Find the string "program" in the listing below and return each line it appears in.

Segment Open

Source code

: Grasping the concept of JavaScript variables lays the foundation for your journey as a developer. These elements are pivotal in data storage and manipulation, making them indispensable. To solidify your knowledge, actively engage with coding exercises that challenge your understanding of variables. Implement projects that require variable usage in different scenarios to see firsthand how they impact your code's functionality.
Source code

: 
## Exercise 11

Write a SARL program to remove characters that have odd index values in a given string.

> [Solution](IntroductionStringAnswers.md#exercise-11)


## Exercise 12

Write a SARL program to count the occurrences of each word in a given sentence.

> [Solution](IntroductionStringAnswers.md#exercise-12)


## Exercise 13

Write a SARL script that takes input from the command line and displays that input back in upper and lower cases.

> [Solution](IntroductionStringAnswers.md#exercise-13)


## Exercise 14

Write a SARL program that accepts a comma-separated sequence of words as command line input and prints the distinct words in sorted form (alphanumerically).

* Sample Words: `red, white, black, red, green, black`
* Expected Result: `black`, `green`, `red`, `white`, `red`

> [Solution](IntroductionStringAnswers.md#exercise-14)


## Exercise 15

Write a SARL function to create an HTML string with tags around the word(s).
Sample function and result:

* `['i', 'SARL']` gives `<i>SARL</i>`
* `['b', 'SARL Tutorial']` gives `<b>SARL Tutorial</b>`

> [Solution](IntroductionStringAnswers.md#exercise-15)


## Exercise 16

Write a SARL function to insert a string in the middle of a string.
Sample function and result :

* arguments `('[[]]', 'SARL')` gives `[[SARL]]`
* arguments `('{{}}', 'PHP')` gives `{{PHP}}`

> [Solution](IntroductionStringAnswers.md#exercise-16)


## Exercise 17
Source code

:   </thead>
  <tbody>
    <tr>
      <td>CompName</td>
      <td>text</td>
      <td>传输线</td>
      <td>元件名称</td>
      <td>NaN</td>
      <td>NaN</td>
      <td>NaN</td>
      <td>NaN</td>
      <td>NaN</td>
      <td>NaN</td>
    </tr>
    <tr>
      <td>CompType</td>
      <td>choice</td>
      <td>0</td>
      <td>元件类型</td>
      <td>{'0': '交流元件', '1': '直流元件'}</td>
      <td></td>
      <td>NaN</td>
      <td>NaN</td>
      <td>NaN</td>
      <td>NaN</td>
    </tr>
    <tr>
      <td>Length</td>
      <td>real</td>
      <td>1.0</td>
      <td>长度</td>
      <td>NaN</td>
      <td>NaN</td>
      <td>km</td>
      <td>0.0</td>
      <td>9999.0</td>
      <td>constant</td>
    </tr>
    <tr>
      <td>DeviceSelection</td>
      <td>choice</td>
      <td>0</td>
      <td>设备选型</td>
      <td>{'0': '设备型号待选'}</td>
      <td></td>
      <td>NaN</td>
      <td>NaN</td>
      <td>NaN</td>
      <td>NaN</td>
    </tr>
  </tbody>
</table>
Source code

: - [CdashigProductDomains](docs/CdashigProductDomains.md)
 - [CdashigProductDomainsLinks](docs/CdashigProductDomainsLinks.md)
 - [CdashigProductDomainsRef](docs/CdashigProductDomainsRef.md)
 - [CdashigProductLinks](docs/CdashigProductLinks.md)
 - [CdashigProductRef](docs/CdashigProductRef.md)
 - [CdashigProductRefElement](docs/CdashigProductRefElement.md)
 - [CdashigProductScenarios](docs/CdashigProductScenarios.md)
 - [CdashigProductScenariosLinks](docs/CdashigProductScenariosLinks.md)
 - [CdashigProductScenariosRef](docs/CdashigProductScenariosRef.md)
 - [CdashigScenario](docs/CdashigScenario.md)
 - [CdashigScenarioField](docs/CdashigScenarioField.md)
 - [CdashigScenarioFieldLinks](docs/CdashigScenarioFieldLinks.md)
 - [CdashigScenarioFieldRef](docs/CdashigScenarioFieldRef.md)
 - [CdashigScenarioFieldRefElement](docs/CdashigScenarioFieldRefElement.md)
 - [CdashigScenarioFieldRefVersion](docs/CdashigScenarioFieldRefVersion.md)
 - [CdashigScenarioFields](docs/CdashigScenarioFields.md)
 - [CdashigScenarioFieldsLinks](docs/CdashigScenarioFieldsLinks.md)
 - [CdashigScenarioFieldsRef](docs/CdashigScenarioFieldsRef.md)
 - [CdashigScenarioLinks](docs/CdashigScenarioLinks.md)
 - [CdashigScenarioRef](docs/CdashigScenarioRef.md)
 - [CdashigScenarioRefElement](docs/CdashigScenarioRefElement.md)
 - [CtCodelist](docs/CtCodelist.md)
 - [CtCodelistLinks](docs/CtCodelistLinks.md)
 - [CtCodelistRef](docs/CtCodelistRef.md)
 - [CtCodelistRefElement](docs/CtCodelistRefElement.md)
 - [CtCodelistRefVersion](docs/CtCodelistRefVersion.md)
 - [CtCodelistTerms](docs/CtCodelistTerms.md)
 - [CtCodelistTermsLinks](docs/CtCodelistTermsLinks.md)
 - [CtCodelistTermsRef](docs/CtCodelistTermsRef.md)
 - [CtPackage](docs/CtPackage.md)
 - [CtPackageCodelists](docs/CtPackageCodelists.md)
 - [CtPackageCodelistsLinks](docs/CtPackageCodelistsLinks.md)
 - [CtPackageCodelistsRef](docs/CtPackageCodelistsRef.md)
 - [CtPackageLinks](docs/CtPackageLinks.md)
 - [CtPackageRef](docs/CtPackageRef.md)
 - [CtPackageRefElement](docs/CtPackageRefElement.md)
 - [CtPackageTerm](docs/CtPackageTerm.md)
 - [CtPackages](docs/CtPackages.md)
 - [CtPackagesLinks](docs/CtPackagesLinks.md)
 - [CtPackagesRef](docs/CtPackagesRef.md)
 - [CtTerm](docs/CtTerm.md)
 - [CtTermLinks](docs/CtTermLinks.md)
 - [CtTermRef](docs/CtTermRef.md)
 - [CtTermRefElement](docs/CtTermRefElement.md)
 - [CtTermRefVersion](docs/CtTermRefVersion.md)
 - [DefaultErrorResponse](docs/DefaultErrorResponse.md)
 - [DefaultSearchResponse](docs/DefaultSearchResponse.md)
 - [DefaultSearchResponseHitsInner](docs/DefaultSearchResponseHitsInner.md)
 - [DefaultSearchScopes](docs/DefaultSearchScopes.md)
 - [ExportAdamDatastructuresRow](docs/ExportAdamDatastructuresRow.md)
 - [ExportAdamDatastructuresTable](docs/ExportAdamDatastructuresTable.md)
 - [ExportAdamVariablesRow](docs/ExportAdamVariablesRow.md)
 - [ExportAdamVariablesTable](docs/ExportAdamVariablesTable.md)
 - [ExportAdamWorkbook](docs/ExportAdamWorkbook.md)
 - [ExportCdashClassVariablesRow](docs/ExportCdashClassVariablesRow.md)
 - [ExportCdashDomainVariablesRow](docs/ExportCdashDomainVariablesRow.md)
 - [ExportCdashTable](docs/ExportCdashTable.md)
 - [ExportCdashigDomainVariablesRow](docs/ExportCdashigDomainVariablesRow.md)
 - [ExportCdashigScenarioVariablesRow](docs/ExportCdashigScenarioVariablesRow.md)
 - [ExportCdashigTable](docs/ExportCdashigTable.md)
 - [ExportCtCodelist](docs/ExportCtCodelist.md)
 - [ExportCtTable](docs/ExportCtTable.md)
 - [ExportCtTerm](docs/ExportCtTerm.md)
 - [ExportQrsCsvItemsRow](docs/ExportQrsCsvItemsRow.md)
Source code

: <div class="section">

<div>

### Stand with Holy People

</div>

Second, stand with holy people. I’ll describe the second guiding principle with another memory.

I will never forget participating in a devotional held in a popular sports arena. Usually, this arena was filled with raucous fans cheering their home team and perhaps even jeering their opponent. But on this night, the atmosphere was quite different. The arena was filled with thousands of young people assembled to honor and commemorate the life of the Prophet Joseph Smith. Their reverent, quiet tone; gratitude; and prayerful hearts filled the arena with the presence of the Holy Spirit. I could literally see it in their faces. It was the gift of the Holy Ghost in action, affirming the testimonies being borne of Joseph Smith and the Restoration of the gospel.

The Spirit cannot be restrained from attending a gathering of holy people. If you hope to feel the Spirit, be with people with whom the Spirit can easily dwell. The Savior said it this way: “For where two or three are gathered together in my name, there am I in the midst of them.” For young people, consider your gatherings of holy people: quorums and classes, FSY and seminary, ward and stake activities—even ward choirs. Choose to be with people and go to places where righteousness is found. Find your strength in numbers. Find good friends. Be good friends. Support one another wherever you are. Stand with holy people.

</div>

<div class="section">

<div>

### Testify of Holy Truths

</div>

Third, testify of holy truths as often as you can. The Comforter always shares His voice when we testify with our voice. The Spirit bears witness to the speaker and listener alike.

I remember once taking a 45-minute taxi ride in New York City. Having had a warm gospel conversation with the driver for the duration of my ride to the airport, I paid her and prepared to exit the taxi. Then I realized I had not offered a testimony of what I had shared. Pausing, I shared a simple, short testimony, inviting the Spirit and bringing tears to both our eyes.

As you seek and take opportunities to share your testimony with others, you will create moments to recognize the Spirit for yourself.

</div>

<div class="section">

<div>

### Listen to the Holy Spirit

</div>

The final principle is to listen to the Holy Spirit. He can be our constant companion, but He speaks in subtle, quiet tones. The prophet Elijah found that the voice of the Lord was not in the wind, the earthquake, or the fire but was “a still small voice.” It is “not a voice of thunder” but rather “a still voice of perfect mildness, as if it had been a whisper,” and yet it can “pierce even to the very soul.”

Segment Closed

= Response =
Write a SARL program to remove characters that have odd index values in a given string.
Write a SARL program to count the occurrences of each word in a given sentence.
Write a SARL program that accepts a comma-separated sequence of words as command line input and prints the distinct words in sorted form (alphanumerically).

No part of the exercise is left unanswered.